Rohrdorf – Wenn man ein gewisses Alter erreicht hat, wollen die Menschen manchmal wissen, wie man das geschafft hat: so gut so alt zu werden, Maria Steiner in Rohrdorf zum Beispiel. Sie feiert am Freitag ihren 100. Geburtstag. Und sie erfreut sich bester Gesundheit. So gut, dass sie kürzlich auch die Corona-Impfungen gut überstanden hat. Nix habe sie gemerkt, so hört man, es sei ihr „blendend gegangen“. Also, wie wird man so gut so alt? In guter Gesellschaft, mit Maß und mit guter Arbeit, so könnte man es in ihrem Fall zusammenfassen.

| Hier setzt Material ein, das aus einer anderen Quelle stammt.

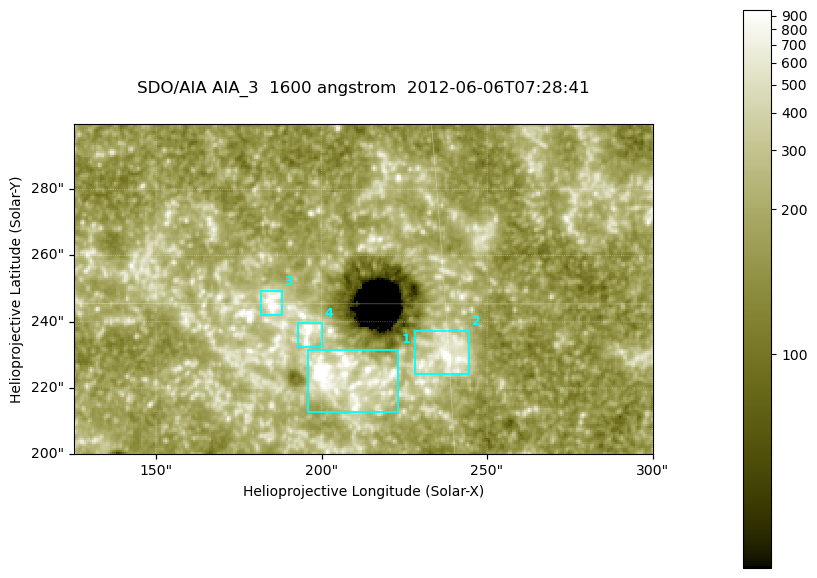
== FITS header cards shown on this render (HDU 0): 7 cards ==
TELESCOP= 'SDO/AIA '
INSTRUME= 'AIA_3   '
WAVELNTH=                 1600
WAVEUNIT= 'angstrom'
DATE-OBS= '2012-06-06T07:28:41.12'
CTYPE1  = 'HPLN-TAN'
CTYPE2  = 'HPLT-TAN'

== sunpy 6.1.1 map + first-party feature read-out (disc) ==
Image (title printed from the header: SDO/AIA AIA_3  1600 angstrom  2012-06-06T07:28:41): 287 x 164 px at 0.609 arcsec/px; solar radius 946 arcsec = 1552 px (partial field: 0.6% of the solar disc is inside the frame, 100% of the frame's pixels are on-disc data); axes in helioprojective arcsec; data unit not stated in the header (colour bar unlabelled)
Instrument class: DISC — disc imager (sunpy class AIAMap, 1600 A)
Bright regions (active regions / flare kernels): reference = the on-disc median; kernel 3 px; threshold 5 sigma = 338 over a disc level ~183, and >= 1.15x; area >= 47 px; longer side >= 3 px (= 1.8 arcsec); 4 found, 4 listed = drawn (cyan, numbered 1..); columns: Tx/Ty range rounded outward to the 2 arcsec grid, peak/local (2 s.f.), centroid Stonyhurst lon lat
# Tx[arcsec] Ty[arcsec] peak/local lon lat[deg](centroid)
1 196..224 212..232 14 +13 +14
2 228..246 224..238 7.8 +15 +14
3 182..188 242..250 6.8 +12 +15
4 192..200 232..240 7.1 +12 +14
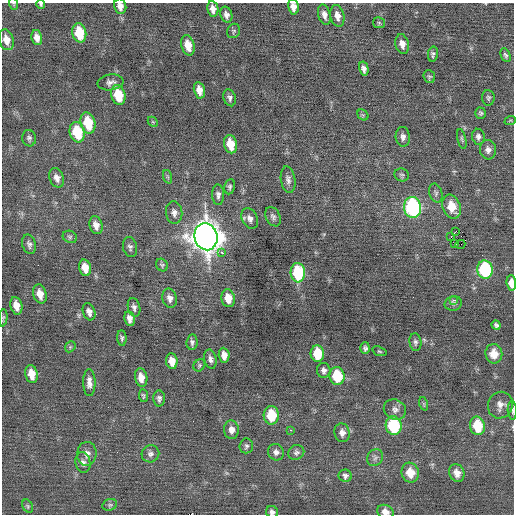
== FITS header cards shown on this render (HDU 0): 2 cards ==
NAXIS1  =                  512 / Axis length
NAXIS2  =                  512 / Axis length

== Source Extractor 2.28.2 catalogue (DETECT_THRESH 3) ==
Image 512 x 512 px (HDU 0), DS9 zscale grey, 1 PNG px = 1 image px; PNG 516 x 516 px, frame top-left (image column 1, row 512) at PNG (2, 3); each listed source drawn as its Kron ellipse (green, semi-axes under 4 px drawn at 4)
Background -0.0183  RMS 0.7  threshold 2.1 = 3 sigma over >= 5 px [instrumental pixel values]
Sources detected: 117; all 117 listed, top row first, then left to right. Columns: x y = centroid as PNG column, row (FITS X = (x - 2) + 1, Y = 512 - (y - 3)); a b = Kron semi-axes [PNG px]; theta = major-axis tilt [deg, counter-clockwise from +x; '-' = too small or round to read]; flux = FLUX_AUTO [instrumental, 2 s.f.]
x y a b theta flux
14 4 6 4 -71 53
41 4 5 4 - 69
120 6 8 6 -77 250
293 7 7 5 -79 290
213 9 8 5 -80 270
226 15 8 6 -73 190
324 15 10 6 -75 240
337 16 11 7 -77 350
379 23 6 5 - 81
234 31 7 6 - 91
79 33 10 7 -77 1500
37 38 8 5 -77 290
6 40 11 7 -73 430
402 44 10 6 -76 320
188 45 10 6 -75 610
433 54 7 5 80 110
506 55 7 4 -64 100
364 69 7 4 -77 180
429 77 6 5 - 80
110 82 13 8 8 230
199 90 8 5 -78 350
118 95 10 7 -76 1300
230 98 9 6 -72 140
488 98 8 6 -86 100
481 113 5 5 - 94
363 115 6 5 - 81
510 121 6 3 20 49
153 122 6 4 -43 59
88 123 11 7 -77 1500
77 132 10 7 -75 2000
403 137 10 7 -85 190
478 137 8 6 -81 170
29 138 8 7 - 130
462 139 10 4 -76 91
231 144 9 6 -77 830
488 150 10 8 -84 230
402 175 7 6 - 94
168 177 7 4 -71 79
57 178 10 7 -67 250
288 180 13 7 -82 220
230 187 8 5 80 97
436 193 9 6 -73 130
218 195 10 6 -88 180
413 207 10 8 -83 6600
452 207 12 9 -70 900
174 213 11 8 -83 240
273 217 10 7 -64 150
250 218 11 7 -61 240
96 225 9 6 -74 310
455 232 3 2 - 74
70 237 7 6 - 100
206 237 13 11 -75 73000
451 237 2 2 - 270
29 244 10 6 -75 170
455 244 3 2 - 250
460 244 5 2 - 180
130 247 10 7 -78 140
222 253 3 3 - 420
162 265 6 5 - 88
85 268 8 6 -75 590
485 270 9 7 -86 4700
298 273 9 7 -85 3000
511 283 8 4 -86 480
40 294 10 6 -74 460
170 298 10 7 -76 240
228 298 9 6 -79 610
454 300 4 3 - 150
453 303 9 7 14 130
16 306 9 6 -78 440
134 307 9 6 -76 160
89 312 9 6 -71 240
3 318 8 4 84 75
130 319 7 5 -79 250
496 325 5 4 - 98
122 338 8 4 -87 97
192 342 8 5 85 130
415 342 9 6 -83 120
70 347 6 4 47 74
365 348 6 5 - 110
379 351 7 4 -18 74
317 354 8 6 -85 1300
494 354 9 8 - 580
224 355 7 5 -85 310
210 359 9 6 -77 170
172 361 8 5 -82 500
199 365 6 5 - 81
324 370 7 6 - 160
31 374 9 6 -79 650
337 376 9 7 -81 1900
141 378 9 6 -80 410
89 383 13 6 -89 290
143 396 6 4 -84 72
159 398 8 5 89 140
424 404 7 4 -72 66
500 405 13 12 - 350
395 409 11 9 -28 240
512 410 9 4 -87 96
271 415 9 7 -88 1400
394 426 9 8 - 3600
477 426 9 7 -79 1600
231 430 9 7 -87 280
291 430 3 2 - 400
342 433 9 7 -81 250
246 446 7 7 - 120
276 452 8 8 - 190
296 452 8 7 - 140
87 454 12 9 85 280
150 454 9 8 - 190
375 458 9 7 59 160
83 463 10 7 -80 200
410 473 10 8 -72 720
457 473 9 7 -68 350
345 476 6 6 - 130
110 505 7 5 20 90
28 506 7 5 -61 71
272 512 6 5 - 140
385 512 8 6 -21 310
At the frame edge (FLAGS 8, measured only in part): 9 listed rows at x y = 14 4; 41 4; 120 6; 293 7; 511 283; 3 318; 512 410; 272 512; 385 512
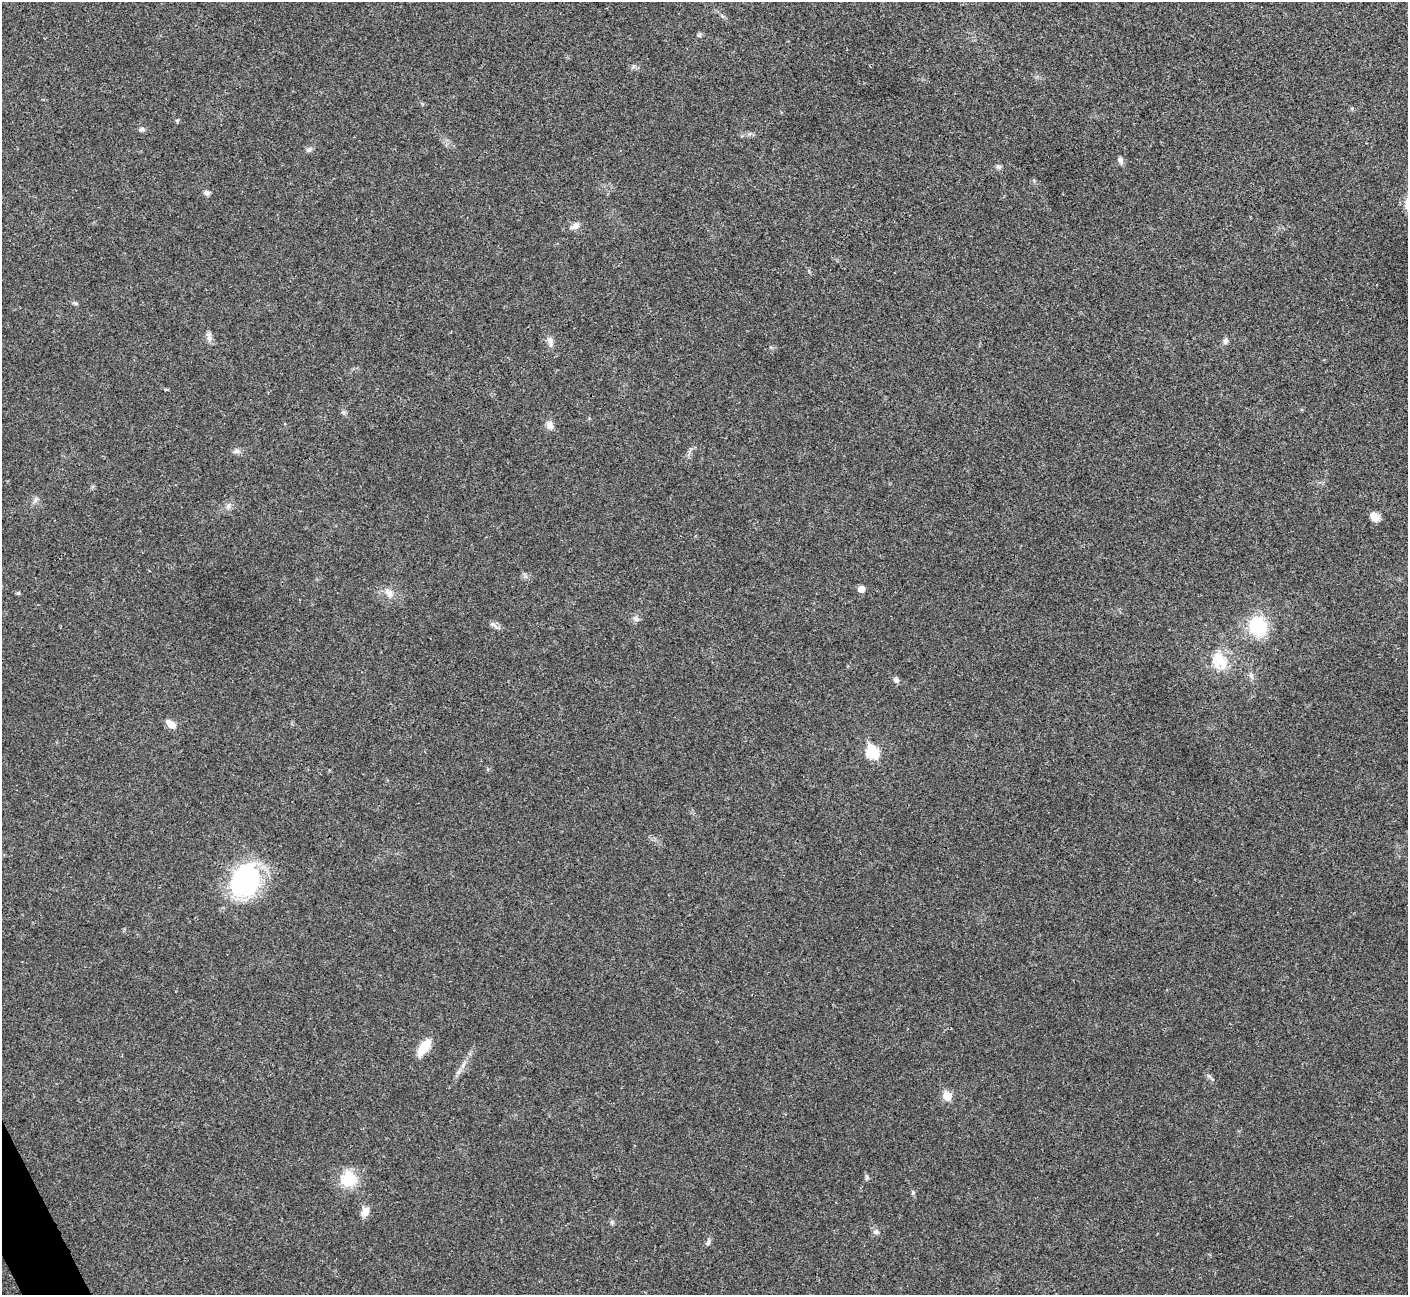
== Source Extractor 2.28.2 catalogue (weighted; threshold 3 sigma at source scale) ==
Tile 7 of 4 x 4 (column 3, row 2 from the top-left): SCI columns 2813-4218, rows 2744-4036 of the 5629 x 5617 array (HDU 1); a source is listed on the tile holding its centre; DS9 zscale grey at full resolution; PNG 1410 x 1297 px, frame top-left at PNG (2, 2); no overlay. Shown black and unused: <1% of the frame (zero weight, under 3 of 4 exposures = <1% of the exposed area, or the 3 px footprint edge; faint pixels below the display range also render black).
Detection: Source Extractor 2.28.2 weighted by HDU 2 'WHT'; one run over the whole footprint, this tile lists its part. Background 0.022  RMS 0.004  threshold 0.0179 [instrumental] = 3 sigma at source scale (4.5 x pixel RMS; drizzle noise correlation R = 1.50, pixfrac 1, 0.05/0.05 arcsec/px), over >= 5 px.
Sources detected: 39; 1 inside a brighter listed object's ellipse — not listed separately; the other 38 listed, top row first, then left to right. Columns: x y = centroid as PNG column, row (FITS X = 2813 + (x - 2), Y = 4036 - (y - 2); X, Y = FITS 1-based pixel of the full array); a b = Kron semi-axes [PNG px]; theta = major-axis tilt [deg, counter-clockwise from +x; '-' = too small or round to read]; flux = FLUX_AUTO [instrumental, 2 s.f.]
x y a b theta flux
699 35 6 5 - 0.63
177 120 5 4 - 0.62
142 129 7 6 - 0.91
309 150 8 6 29 1.1
1120 160 9 6 -56 1.3
999 167 7 6 - 0.97
206 193 7 6 - 1.2
575 226 15 7 27 2.3
75 303 7 5 -23 0.7
209 338 10 6 -80 1.7
1225 341 8 6 73 1.2
550 342 15 7 -82 2.1
550 425 13 8 -57 2.3
236 451 10 7 10 1.4
228 506 8 6 74 1.4
1375 517 10 8 -42 3.4
861 589 5 5 - 3.8
18 593 5 4 - 0.51
389 593 14 9 -50 2.9
636 619 9 7 -27 1.3
494 625 17 4 -36 1.4
1258 626 14 13 - 27
1219 661 27 20 -55 11
1251 676 9 6 -63 1.2
896 680 7 7 - 1.2
171 724 12 7 -38 3.7
872 752 7 6 - 33
245 881 33 28 71 55
424 1047 20 9 55 8.6
463 1066 10 5 57 1.5
947 1096 6 5 - 11
867 1178 8 4 -90 0.69
348 1179 15 15 - 13
913 1192 6 4 49 0.54
365 1212 12 8 65 3.2
612 1222 6 4 72 0.63
876 1232 7 6 - 0.97
708 1243 7 6 - 1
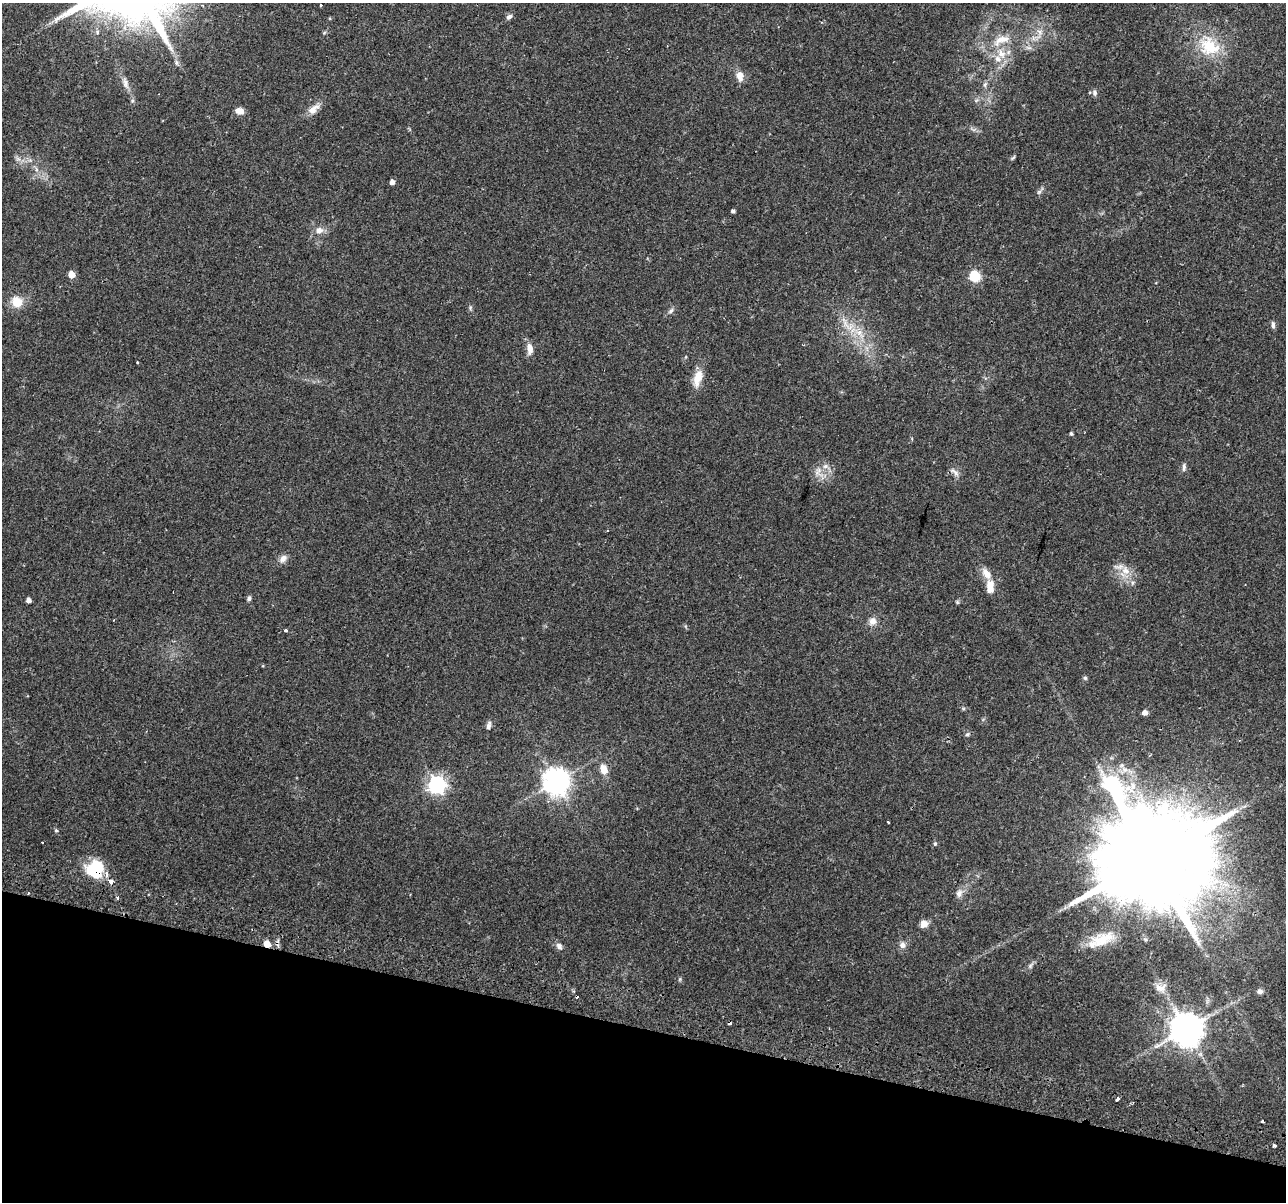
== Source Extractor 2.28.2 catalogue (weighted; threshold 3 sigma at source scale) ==
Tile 15 of 4 x 4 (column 3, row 4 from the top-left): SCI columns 2635-3918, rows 294-1493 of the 5279 x 5444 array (HDU 1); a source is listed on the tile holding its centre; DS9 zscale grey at full resolution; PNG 1288 x 1204 px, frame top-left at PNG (2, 3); no overlay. Shown black and unused: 15% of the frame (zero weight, under 2 of 3 exposures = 5% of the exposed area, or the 3 px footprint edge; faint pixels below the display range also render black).
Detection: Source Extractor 2.28.2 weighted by HDU 2 'WHT'; one run over the whole footprint, this tile lists its part. Background 0.0342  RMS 0.0034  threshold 0.0154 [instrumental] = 3 sigma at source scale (4.5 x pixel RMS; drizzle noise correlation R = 1.50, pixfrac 1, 0.0396/0.0396 arcsec/px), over >= 5 px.
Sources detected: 82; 3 cosmic-ray / hot-pixel residue — not listed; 4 inside a brighter listed object's ellipse — not listed separately; the other 75 listed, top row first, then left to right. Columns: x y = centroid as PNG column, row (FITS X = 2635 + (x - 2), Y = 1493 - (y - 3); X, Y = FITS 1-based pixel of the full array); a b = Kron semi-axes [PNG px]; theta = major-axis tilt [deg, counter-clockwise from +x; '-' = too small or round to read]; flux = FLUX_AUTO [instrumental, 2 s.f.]
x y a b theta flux
320 5 3 3 - 1.2
509 17 8 6 33 1
97 32 6 5 - 0.81
1040 32 9 7 -52 1.8
324 33 5 4 - 0.41
1001 40 29 12 24 7.3
1209 46 29 23 -30 15
1029 48 10 5 -1 1.1
1001 54 16 11 -58 5
176 63 9 4 -89 0.83
740 76 13 10 -79 2.7
125 83 16 7 -73 2.1
985 84 9 5 63 0.88
1094 93 9 6 -75 1
313 109 18 9 43 3
239 111 10 7 -14 2.2
1013 158 9 3 50 0.48
18 159 7 5 -42 0.99
36 169 7 4 -72 0.75
392 182 4 4 - 1.6
1039 192 7 5 44 0.77
733 211 4 4 - 0.87
319 230 10 9 - 2.3
71 275 5 5 - 4.7
975 276 6 5 - 28
17 302 12 11 - 5.7
470 308 7 5 -73 0.59
671 311 9 5 39 1
1273 325 9 5 -86 0.92
860 333 17 8 -50 4.7
530 349 15 8 -88 2.5
137 363 3 2 - 0.4
698 378 22 10 73 5
1071 434 4 3 - 0.58
1184 467 11 5 84 0.95
818 472 16 11 -80 3.4
955 472 17 6 -49 1.6
608 531 4 2 - 0.36
283 559 12 9 54 1.9
1125 570 12 10 -63 3.6
990 587 16 9 -89 4.1
249 598 7 5 70 0.77
28 600 4 4 - 1.8
957 602 5 5 - 0.47
873 621 11 10 - 2.4
286 631 4 3 - 1.9
1085 678 6 5 - 0.51
1145 713 5 4 - 2.1
489 725 12 6 77 1.2
967 734 7 5 21 0.61
604 770 11 7 -73 3.7
556 781 8 8 - 390
437 784 7 7 - 130
888 822 3 3 - 0.49
56 831 6 4 -48 0.58
42 842 2 2 - 0.29
935 844 5 5 - 0.52
1151 858 33 25 76 11000
95 869 20 19 - 13
111 882 4 3 - 3
959 893 11 8 61 1.8
118 898 3 3 - 1.2
924 924 8 7 - 2.5
1102 940 35 17 20 9.9
267 944 5 5 - 4.3
902 945 9 8 - 1.7
559 946 10 7 -56 1.3
1030 966 6 5 - 0.67
680 979 6 4 72 0.4
1160 988 17 11 8 3.1
1260 991 7 6 - 1.2
1186 1029 10 9 - 740
1117 1099 4 3 - 4.3
1263 1122 3 3 - 1.4
1274 1146 4 3 - 1.1
Overlapping masked pixels (flux is a lower limit): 2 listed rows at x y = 95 869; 267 944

Da wäre die Familie. Maria Steiner wurde am 28. Mai 1921 in Anger bei Reichenhall als Maria Wolfgruber geboren. Sie wuchs mit drei Brüdern und einer Schwester in dem väterlichen Anwesen auf, das eine Mühle, eine Säge und eine Landwirtschaft umfasste. Man teilte die Freude dort. Und das Leid. Etwa als sie ihren Lieblingsbruder verlor, der beim nächtlichen Heimweg auf Glatteis stürzte und an den Folgen des Oberschenkelhalsbruchs starb. „Ein patenter Mann, der schön gesungen hat und bei den Frauen gute Chancen hatte.“
Man war vermutlich weniger abgelenkt damals, genügsamer, hatte Freude am Radio, dem Maria Steiner eine ihrer Jugenderinnerungen verdankt. Mit ihrer Schwester hörte sie im gemeinsamen Zimmer noch das Spätabendprogramm, bis sich gegen 23 Uhr der Ansager verabschiedete. „Vielen Dank fürs Zuhören, eine gute Nacht.“ Und nach einer Pause: „Und jetzt könnt‘s mich alle.“ „Er hatte vergessen, das Mikrofon abzuschalten“, erzählt Maria Steiner lachend.
In ihrem Winkel wurde die Familie von den neuen Zeiten heimgesucht. Im „Dritten Reich“ pflügten die Planer die Autobahn durch den Besitz der Wolfgrubers hindurch, zwischen Bauernhof und Sägemühle. „Mein Vater war sehr traurig drüber“, sagt sie. Entschädigung habe er kaum bekommen, „nur ein paar Mark“.
1949 heiratete sie in Rohrdorf Georg Steiner. Es war eine Doppelhochzeit, auch Georgs Schwester Resi trat mit ihrem Bräutigam vor den Altar. Die beiden bekamen zwei Söhne, 1950 Georg und 1953 Eberhard, sowie 1957 eine Tochter, Inge. Sie waren nach Generationen von Herrenbauern die ersten Bauern auf dem Steinerhof, die dort selbst arbeiteten. Maria Steiner tat sich bei der Aufzucht der Kälber hervor.
Ihre Ehe war glücklich. „Mein Ehemann war ein sehr netter Mensch“, sagt sie, „ich hatte immer ein sehr gutes Leben.“ Auch im Ruhestand. Die beiden reisten und verbrachten den Winter immer mal wieder in warmen Ländern wie Spanien, Tunesien oder Türkei. Vor gut sechs Jahren starb ihr Mann, sie hatte ihn zuletzt noch gepflegt.
Nicht viel Alkohol, keinen Tabak („ich habe in meinem ganzen Leben vielleicht fünf Zigaretten verkostet“) und viel Humor, das könnte ihr Rezept gewesen sein. „Ich wollt‘ nie die Molln sein“, sagt sie mit einem schönen bayerischen Ausdruck, der ungefähr „fades Frauenzimmer“ bezeichnet.
Am Freitag nun lässt sie sich feiern. Drei Kinder, zehn Enkel und neun Urenkel umfasst die Familie. Wegen Corona gibt es quasi Schichtbetrieb, die Feier wird auf zwei Tage verteilt. Was auf sie zukomme, das wisse sie nicht. „Das haben alles die andern gemacht, die haben gesagt, du, Oma lass dich überraschen.“ Überraschungen, zumindest die der schönen Art, sind sicher auch ein Teil ihres Rezeptes.